● **About this exercise**: Scan the records beneath this line for the line holding "Für Arbeitgeber" and the line holding "Kassenkraft/Verkaufsaushilfe (m/w/d)", then transcribe exactly those two and all lines between.

(Records drawn from a dataset)
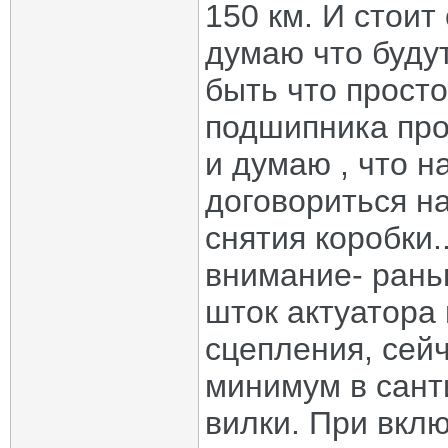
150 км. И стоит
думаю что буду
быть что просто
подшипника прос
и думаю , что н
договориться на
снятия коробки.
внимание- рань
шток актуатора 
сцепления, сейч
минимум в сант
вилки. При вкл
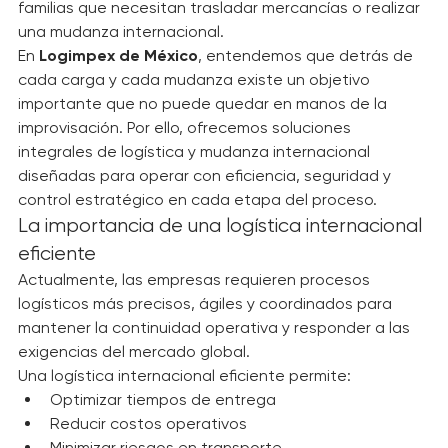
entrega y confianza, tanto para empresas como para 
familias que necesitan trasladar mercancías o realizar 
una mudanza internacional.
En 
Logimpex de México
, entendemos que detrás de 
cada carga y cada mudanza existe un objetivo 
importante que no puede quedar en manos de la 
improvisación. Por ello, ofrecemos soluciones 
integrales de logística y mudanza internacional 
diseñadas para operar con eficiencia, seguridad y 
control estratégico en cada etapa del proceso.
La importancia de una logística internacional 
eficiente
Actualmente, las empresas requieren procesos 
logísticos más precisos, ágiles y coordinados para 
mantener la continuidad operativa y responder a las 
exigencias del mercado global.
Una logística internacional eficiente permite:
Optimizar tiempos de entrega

* * *

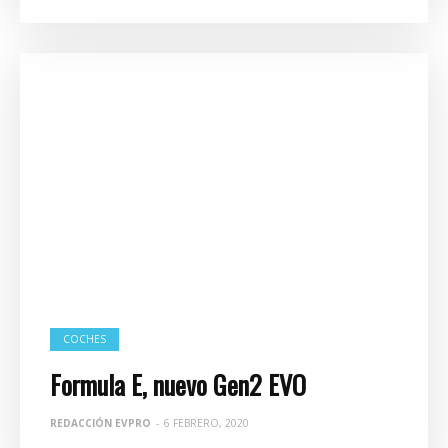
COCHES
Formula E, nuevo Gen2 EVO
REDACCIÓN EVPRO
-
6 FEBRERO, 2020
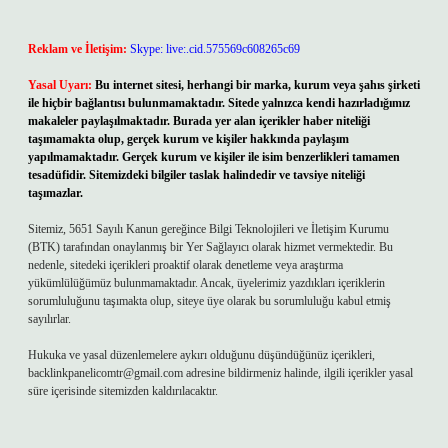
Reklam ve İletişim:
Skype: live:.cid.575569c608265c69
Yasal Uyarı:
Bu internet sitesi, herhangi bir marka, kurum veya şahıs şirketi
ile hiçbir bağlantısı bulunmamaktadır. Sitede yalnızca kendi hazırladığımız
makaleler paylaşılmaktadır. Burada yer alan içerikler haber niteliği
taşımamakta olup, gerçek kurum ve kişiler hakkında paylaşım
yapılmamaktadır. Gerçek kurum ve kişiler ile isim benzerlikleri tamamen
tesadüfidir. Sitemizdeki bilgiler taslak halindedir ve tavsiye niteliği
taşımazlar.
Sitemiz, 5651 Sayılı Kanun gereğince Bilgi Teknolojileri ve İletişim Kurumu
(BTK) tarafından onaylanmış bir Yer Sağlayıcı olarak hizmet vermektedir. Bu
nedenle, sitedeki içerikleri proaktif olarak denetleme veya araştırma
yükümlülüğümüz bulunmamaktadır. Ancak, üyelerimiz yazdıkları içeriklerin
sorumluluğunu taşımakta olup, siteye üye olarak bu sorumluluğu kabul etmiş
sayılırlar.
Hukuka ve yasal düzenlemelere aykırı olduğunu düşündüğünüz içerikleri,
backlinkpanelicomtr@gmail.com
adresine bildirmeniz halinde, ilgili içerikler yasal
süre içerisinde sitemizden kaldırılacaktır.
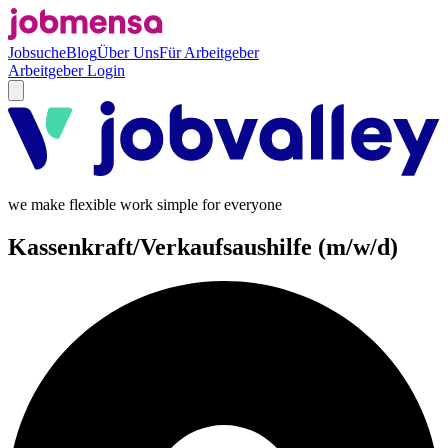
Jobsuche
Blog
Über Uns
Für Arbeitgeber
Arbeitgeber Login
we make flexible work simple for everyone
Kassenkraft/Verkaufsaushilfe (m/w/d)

● **Task response**:
Für Arbeitgeber
Arbeitgeber Login
we make flexible work simple for everyone
Kassenkraft/Verkaufsaushilfe (m/w/d)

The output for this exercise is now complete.